11. Evaluating with LLMs
Using LLMs to evaluate RAG outputs allows for nuanced assessment beyond string matching. This approach is called LLM-as-Judge and scales evaluation to thousands of examples without human annotation.
Designing Evaluation Prompts
Effective evaluation prompts specify the evaluation criteria, provide explicit scoring rubrics, and include chain-of-thought reasoning to justify the score. Ambiguous prompts produce inconsistent ratings.
EVALUATION_PROMPT = """You are an expert evaluator assessing a RAG system's response quality.
## Question
{question}
## Retrieved Context
{context}
## Generated Answer
{answer}
## Evaluation Criteria
Score the answer on a scale of 1-5 for each dimension:
1. **Faithfulness** (1-5): Does the answer only make claims supported by the context?
- 1: Multiple unsupported claims or fabrications
- 3: Minor unsupported detail mixed with supported claims
- 5: Every claim traceable to context
2. **Relevance** (1-5): Does the answer address the actual question asked?
- 1: Answer addresses wrong topic entirely
- 3: Partially addresses the question with gaps
- 5: Directly and fully answers the question
3. **Conciseness** (1-5): Does the answer avoid unnecessary verbosity?

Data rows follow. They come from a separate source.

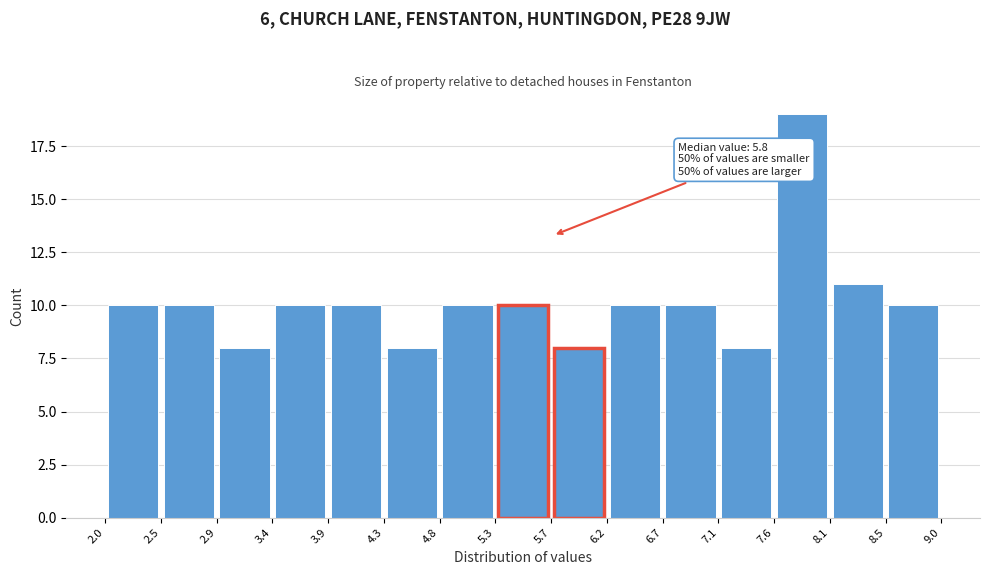

Which range on the x-axis has the tallest bar?

7.6 to 8.1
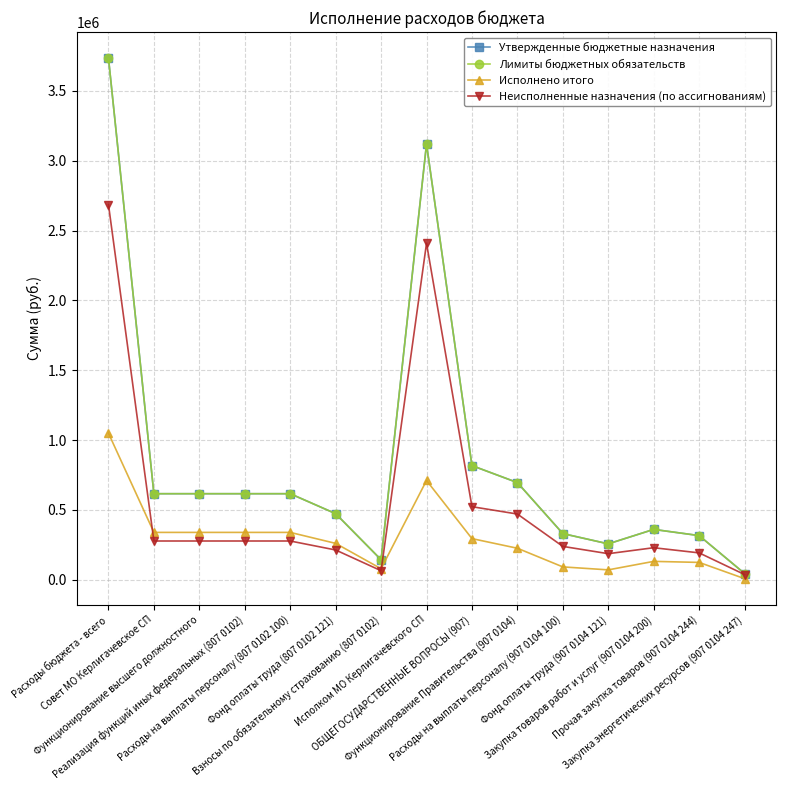

What is the total value across all series at Фонд оплаты труда (907 0104 121)?

769749.0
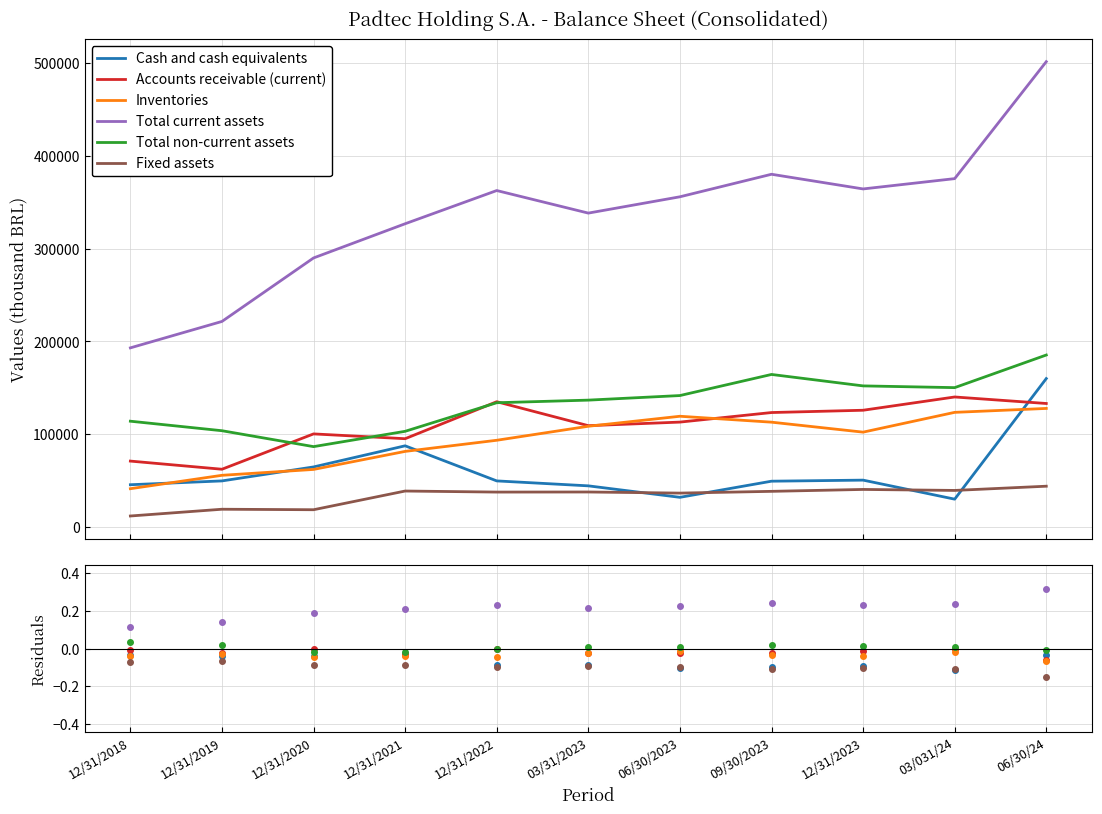

Is it true that Accounts receivable (current) equals -0.0 at 12/31/2020?

False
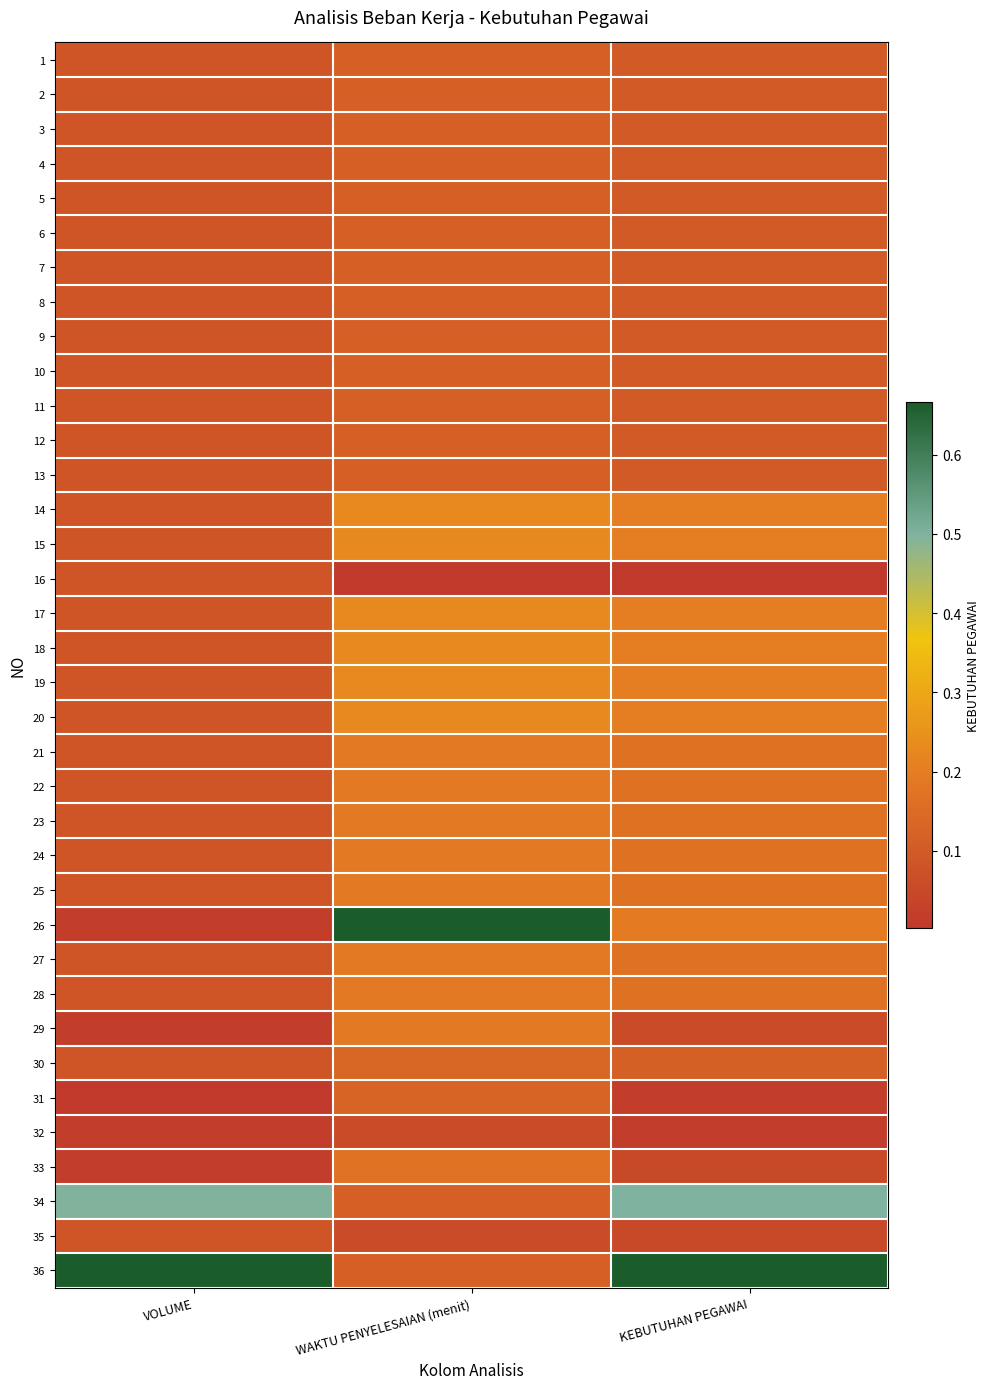

Reading right to left, list all the values displayed in this chart.

1: KEBUTUHAN PEGAWAI=0.1	WAKTU PENYELESAIAN (menit)=0.2	VOLUME=0.1
2: KEBUTUHAN PEGAWAI=0.1	WAKTU PENYELESAIAN (menit)=0.2	VOLUME=0.1
3: KEBUTUHAN PEGAWAI=0.1	WAKTU PENYELESAIAN (menit)=0.2	VOLUME=0.1
4: KEBUTUHAN PEGAWAI=0.1	WAKTU PENYELESAIAN (menit)=0.2	VOLUME=0.1
5: KEBUTUHAN PEGAWAI=0.1	WAKTU PENYELESAIAN (menit)=0.2	VOLUME=0.1
6: KEBUTUHAN PEGAWAI=0.1	WAKTU PENYELESAIAN (menit)=0.2	VOLUME=0.1
7: KEBUTUHAN PEGAWAI=0.1	WAKTU PENYELESAIAN (menit)=0.2	VOLUME=0.1
8: KEBUTUHAN PEGAWAI=0.1	WAKTU PENYELESAIAN (menit)=0.2	VOLUME=0.1
9: KEBUTUHAN PEGAWAI=0.1	WAKTU PENYELESAIAN (menit)=0.2	VOLUME=0.1
10: KEBUTUHAN PEGAWAI=0.1	WAKTU PENYELESAIAN (menit)=0.2	VOLUME=0.1
11: KEBUTUHAN PEGAWAI=0.1	WAKTU PENYELESAIAN (menit)=0.2	VOLUME=0.1
12: KEBUTUHAN PEGAWAI=0.1	WAKTU PENYELESAIAN (menit)=0.2	VOLUME=0.1
13: KEBUTUHAN PEGAWAI=0.1	WAKTU PENYELESAIAN (menit)=0.2	VOLUME=0.1
14: KEBUTUHAN PEGAWAI=0.3	WAKTU PENYELESAIAN (menit)=0.3	VOLUME=0.1
15: KEBUTUHAN PEGAWAI=0.3	WAKTU PENYELESAIAN (menit)=0.3	VOLUME=0.1
16: KEBUTUHAN PEGAWAI=0.0	WAKTU PENYELESAIAN (menit)=0.0	VOLUME=0.1
17: KEBUTUHAN PEGAWAI=0.3	WAKTU PENYELESAIAN (menit)=0.3	VOLUME=0.1
18: KEBUTUHAN PEGAWAI=0.3	WAKTU PENYELESAIAN (menit)=0.3	VOLUME=0.1
19: KEBUTUHAN PEGAWAI=0.3	WAKTU PENYELESAIAN (menit)=0.3	VOLUME=0.1
20: KEBUTUHAN PEGAWAI=0.3	WAKTU PENYELESAIAN (menit)=0.3	VOLUME=0.1
21: KEBUTUHAN PEGAWAI=0.2	WAKTU PENYELESAIAN (menit)=0.3	VOLUME=0.1
22: KEBUTUHAN PEGAWAI=0.2	WAKTU PENYELESAIAN (menit)=0.3	VOLUME=0.1
23: KEBUTUHAN PEGAWAI=0.2	WAKTU PENYELESAIAN (menit)=0.3	VOLUME=0.1
24: KEBUTUHAN PEGAWAI=0.2	WAKTU PENYELESAIAN (menit)=0.3	VOLUME=0.1
25: KEBUTUHAN PEGAWAI=0.2	WAKTU PENYELESAIAN (menit)=0.3	VOLUME=0.1
26: KEBUTUHAN PEGAWAI=0.3	WAKTU PENYELESAIAN (menit)=1.0	VOLUME=0.0
27: KEBUTUHAN PEGAWAI=0.2	WAKTU PENYELESAIAN (menit)=0.3	VOLUME=0.1
28: KEBUTUHAN PEGAWAI=0.2	WAKTU PENYELESAIAN (menit)=0.3	VOLUME=0.1
29: KEBUTUHAN PEGAWAI=0.1	WAKTU PENYELESAIAN (menit)=0.3	VOLUME=0.0
30: KEBUTUHAN PEGAWAI=0.2	WAKTU PENYELESAIAN (menit)=0.2	VOLUME=0.1
31: KEBUTUHAN PEGAWAI=0.0	WAKTU PENYELESAIAN (menit)=0.2	VOLUME=0.0
32: KEBUTUHAN PEGAWAI=0.0	WAKTU PENYELESAIAN (menit)=0.1	VOLUME=0.0
33: KEBUTUHAN PEGAWAI=0.1	WAKTU PENYELESAIAN (menit)=0.3	VOLUME=0.0
34: KEBUTUHAN PEGAWAI=0.7	WAKTU PENYELESAIAN (menit)=0.2	VOLUME=0.7
35: KEBUTUHAN PEGAWAI=0.1	WAKTU PENYELESAIAN (menit)=0.1	VOLUME=0.1
36: KEBUTUHAN PEGAWAI=1.0	WAKTU PENYELESAIAN (menit)=0.2	VOLUME=1.0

- 1: Contains extensive off-topic material
- 3: Mixes relevant and irrelevant content
- 5: Contains only relevant information
## Output Format
Return a JSON object with your scores and reasoning:
{{
"faithfulness": <integer 1-5>,
"relevance": <integer 1-5>,
"conciseness": <integer 1-5>,
"reasoning": "<explain each score>"
}}
"""
Implementing LLM Evaluation
from langchain.prompts import ChatPromptTemplate
from langchain_openai import ChatOpenAI
from langchain.output_parsers import JsonOutputParser
from pydantic import BaseModel
from typing import List
class EvaluationResult(BaseModel):
faithfulness: int
relevance: int
conciseness: int
reasoning: str
def evaluate_rag_response(
question: str,
context: List[str],
answer: str,
model: ChatOpenAI
) -> EvaluationResult:
"""Evaluate a single RAG response using an LLM judge."""
prompt = ChatPromptTemplate.from_template(EVALUATION_PROMPT)
parser = JsonOutputParser(pydantic_object=EvaluationResult)
chain = prompt | model | parser
result = chain.invoke({
"question": question,
"context": "\n\n---\n\n".join(context),
"answer": answer
})
return EvaluationResult(**result)
def batch_evaluate(
dataset: List[dict],
model: ChatOpenAI,
maxConcurrency: int = 5
) -> List[EvaluationResult]:
"""Evaluate multiple responses concurrently."""
from concurrent.futures import ThreadPoolExecutor
results = []
with ThreadPoolExecutor(max_workers=maxConcurrency) as executor:
futures = [
executor.submit(
evaluate_rag_response,
item["question"],
item["context"],
item["answer"],
model
)
for item in dataset
]
for future in futures:
results.append(future.result())
return results
Agreement and Calibration
LLM judges exhibit position bias—placing the ideal answer first or last influences scores. Using pairwise comparison instead of absolute scores often improves agreement. K-fold cross-evaluation, where multiple LLMs score the same outputs, reveals systematic biases.
Generate 100 evaluation pairs using pairwise comparison. Calculate agreement rate between two different judge models and analyze which dimension shows the most disagreement.